By speeding up the healing process of the body, multiple advantages can be enjoyed. The primary advantage is the ability to handle critical wounds quickly thus helping medical practitioners to save more lives.
TrAPs can interact with the healing tissues present in the human body thus enabling it to heal faster and better. The doctors are trying to incorporate TrAPs into the traditional materials that are used for helping with healing. When a human being is in a state where extensive healing is required, getting all the possible helps to expedite the healing process becomes crucial. TrAPs can help in this regard by adjusting itself to meet your body’s needs.
Before we talk about how TrAPs works, let us first talk about a human body heals a wound. A thin layer of collagen is formed on the wound as soon as the body is wounded. Cells in your body travel via this thin layer of collagen, enveloping a thread of proteins with healing abilities with them. These healing proteins are responsible for activating the healing and regeneration of cells.

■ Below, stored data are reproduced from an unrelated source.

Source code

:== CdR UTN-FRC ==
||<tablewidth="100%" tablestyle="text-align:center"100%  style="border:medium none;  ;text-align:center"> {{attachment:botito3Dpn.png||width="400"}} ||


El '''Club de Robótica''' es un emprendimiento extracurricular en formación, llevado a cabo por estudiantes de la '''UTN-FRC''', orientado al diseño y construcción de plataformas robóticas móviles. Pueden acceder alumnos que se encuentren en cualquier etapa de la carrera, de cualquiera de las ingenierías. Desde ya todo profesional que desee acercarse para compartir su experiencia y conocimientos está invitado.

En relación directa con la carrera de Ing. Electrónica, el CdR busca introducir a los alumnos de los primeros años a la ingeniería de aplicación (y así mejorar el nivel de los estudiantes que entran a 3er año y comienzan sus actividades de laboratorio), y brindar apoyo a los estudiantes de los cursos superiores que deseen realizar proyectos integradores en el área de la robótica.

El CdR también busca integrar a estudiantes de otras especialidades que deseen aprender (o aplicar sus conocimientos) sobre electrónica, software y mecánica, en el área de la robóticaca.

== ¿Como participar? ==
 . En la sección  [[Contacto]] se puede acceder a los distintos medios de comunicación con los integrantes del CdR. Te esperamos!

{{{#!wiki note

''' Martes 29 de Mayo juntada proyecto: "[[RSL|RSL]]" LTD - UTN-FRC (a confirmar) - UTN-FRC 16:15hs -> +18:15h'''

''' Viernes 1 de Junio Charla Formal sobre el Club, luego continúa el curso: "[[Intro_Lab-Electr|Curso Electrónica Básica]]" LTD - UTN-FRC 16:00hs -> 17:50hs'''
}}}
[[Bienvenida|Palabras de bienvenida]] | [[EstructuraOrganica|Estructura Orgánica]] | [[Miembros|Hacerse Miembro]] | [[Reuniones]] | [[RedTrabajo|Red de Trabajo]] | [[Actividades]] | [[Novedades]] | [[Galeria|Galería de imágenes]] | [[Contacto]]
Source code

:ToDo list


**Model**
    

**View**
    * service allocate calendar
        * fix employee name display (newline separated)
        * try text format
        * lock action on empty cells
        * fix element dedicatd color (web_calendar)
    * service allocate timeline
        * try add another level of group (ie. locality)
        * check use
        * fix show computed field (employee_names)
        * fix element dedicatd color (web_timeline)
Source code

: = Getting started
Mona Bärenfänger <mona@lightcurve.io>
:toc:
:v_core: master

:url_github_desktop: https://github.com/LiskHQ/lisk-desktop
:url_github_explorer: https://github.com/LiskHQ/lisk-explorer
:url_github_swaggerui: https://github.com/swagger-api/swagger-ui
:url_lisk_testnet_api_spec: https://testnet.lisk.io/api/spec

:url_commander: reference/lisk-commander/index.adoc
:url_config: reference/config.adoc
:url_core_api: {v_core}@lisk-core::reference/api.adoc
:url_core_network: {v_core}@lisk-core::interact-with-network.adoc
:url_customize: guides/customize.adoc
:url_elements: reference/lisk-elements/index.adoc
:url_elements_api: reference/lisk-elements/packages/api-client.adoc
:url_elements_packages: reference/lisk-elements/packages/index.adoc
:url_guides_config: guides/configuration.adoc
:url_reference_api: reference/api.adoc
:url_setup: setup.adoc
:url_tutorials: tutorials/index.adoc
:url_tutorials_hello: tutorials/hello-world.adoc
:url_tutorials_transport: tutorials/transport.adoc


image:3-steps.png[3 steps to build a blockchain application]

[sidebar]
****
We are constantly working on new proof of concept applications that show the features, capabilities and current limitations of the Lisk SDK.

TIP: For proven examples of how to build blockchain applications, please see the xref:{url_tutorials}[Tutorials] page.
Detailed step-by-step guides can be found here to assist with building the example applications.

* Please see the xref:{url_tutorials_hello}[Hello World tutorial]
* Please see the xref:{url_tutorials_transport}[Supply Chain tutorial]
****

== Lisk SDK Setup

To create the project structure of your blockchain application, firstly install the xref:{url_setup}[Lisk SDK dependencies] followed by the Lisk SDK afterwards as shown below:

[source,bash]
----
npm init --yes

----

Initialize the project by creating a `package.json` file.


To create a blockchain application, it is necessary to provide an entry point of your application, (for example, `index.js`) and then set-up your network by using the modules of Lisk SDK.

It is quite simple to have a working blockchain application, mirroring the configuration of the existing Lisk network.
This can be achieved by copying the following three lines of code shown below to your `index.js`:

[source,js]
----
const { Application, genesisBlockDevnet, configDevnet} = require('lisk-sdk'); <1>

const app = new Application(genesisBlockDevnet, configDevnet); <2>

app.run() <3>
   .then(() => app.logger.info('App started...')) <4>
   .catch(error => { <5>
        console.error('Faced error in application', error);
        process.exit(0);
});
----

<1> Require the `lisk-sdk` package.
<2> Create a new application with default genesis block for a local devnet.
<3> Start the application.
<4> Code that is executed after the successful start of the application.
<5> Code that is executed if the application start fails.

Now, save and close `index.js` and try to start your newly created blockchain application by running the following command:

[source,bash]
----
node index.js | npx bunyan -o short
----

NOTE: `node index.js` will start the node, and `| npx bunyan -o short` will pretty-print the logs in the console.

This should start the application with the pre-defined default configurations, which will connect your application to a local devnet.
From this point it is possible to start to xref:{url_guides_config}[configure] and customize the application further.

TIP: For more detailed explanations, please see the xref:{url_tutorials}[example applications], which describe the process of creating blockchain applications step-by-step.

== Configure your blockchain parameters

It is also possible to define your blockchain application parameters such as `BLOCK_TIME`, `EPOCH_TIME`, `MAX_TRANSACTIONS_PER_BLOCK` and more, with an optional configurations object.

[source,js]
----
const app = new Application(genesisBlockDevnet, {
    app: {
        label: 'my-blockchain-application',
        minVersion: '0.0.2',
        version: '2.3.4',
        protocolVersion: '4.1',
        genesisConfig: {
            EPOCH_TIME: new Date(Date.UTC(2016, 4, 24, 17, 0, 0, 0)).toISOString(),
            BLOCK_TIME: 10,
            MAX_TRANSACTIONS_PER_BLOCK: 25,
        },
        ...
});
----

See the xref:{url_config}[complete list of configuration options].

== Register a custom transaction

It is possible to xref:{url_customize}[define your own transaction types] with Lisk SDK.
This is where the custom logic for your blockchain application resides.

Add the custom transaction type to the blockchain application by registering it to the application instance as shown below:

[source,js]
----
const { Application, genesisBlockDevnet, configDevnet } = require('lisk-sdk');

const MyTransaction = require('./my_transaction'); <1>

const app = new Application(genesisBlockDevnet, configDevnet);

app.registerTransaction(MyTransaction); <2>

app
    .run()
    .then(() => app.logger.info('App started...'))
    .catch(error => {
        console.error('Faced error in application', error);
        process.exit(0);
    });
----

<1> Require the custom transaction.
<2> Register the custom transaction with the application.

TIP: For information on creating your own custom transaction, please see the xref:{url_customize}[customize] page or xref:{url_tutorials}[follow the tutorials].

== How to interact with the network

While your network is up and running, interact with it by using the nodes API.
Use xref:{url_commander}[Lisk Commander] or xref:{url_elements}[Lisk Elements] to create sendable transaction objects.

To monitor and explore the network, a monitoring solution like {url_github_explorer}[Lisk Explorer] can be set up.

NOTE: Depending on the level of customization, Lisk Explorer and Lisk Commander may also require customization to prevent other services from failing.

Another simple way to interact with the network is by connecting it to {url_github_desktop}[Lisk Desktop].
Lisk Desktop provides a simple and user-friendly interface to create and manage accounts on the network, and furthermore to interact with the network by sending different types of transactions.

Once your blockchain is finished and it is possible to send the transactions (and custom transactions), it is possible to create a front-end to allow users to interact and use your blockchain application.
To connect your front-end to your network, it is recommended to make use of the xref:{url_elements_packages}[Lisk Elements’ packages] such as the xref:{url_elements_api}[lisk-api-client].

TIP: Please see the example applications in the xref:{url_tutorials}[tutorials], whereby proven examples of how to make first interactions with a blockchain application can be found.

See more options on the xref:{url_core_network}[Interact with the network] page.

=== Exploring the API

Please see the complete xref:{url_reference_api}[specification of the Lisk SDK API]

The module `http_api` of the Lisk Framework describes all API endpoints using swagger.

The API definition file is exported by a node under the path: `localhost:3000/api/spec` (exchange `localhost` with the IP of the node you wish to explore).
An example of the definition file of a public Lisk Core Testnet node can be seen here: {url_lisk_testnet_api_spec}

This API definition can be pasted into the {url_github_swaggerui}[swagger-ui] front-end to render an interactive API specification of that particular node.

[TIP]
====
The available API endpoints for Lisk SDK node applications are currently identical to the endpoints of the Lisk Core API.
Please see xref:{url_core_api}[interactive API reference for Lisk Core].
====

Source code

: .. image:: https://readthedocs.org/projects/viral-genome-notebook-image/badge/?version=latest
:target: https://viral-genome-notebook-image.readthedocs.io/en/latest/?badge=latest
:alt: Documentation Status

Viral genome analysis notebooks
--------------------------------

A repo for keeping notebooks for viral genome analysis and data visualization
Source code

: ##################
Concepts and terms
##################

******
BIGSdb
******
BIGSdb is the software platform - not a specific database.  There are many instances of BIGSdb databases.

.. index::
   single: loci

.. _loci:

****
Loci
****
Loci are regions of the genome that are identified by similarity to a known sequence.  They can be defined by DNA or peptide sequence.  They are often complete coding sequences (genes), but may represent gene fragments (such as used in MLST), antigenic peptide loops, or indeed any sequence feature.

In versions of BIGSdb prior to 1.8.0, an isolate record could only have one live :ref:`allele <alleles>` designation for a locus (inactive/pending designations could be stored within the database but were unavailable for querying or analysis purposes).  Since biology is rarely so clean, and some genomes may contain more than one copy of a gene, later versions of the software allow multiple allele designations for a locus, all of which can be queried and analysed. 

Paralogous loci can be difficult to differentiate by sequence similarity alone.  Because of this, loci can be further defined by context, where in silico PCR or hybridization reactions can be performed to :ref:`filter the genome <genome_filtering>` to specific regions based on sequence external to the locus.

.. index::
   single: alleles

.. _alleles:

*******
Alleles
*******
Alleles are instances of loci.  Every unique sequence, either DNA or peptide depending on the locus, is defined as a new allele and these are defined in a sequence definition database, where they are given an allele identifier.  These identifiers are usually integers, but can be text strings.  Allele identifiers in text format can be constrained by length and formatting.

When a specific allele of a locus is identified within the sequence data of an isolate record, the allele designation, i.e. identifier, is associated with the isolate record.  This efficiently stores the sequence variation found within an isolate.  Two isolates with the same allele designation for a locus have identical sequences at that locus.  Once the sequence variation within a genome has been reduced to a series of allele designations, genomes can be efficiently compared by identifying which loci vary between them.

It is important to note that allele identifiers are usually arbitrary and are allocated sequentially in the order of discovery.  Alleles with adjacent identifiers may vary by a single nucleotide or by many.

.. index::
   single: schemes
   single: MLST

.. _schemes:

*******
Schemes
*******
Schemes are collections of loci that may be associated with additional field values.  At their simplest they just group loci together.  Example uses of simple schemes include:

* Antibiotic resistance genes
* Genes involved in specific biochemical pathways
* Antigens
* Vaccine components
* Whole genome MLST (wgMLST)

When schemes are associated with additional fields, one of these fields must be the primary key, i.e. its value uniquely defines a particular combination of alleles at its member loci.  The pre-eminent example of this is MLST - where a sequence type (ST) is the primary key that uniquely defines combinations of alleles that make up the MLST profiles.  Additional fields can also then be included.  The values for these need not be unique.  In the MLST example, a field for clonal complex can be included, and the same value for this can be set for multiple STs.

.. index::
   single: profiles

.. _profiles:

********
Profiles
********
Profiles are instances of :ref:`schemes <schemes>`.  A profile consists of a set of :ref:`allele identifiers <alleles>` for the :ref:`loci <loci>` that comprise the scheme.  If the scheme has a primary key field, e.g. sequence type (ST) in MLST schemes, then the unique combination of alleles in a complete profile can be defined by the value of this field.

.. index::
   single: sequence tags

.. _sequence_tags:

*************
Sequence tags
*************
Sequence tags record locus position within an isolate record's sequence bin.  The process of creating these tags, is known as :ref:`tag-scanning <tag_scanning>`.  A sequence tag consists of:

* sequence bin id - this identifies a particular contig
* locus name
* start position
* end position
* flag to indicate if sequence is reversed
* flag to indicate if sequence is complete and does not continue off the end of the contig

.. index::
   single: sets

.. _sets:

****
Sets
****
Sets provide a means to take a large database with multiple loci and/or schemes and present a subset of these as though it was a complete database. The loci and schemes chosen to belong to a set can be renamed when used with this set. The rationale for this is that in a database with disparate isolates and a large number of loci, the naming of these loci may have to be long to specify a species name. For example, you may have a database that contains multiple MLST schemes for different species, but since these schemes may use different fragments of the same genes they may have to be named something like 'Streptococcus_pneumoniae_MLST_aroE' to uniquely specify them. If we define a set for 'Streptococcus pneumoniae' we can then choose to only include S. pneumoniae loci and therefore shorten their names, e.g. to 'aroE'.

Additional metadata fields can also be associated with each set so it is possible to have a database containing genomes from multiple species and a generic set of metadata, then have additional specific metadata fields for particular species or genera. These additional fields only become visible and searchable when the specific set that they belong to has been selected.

The researchers are aiming at mimicking this particular phenomenon with their invention. They folded DNA elements in a specific manner and attached proteins throughout these folds. The folded DNA segments are called Aptamers. One end of the DNA string is attached to the collagen layer, and a customizable handle is attached to the other side.
When the cells make their way through the collagen layer, they pull on the folded DNA strings – TrAPs – thus unfolding the aptamers and exposing a lengthy string of proteins that go over the wound. This helps expedite the process of cell regeneration. The cell development quickly propagates to the other parts of the wound as well.
By altering the ‘handle’ that exists on the aptamers in TrAPs, the doctors can tailor the aptamers to various kinds of cell types. This enables doctors also to incorporate various kinds of aptamers that will respond to varying cell requirements — thus allowing TrAPs to make use of different kinds of proteins during the progressing stages of wound repair. Without any deficiency in the proteins, the wound will be able to heal faster.
Dr. Almquist said, ‘Using cell movement to activate healing is found in creatures ranging from sea sponges to humans. Our approach mimics them and actively works with the different varieties of cells that arrive in our damaged tissue over time to promote healing.’
According to scientists, this new approach can be used for various kinds of injuries such as fractured bones, scar tissue post-heart attacks, and damaged nerves. The research findings have been published in Advanced Materials as well.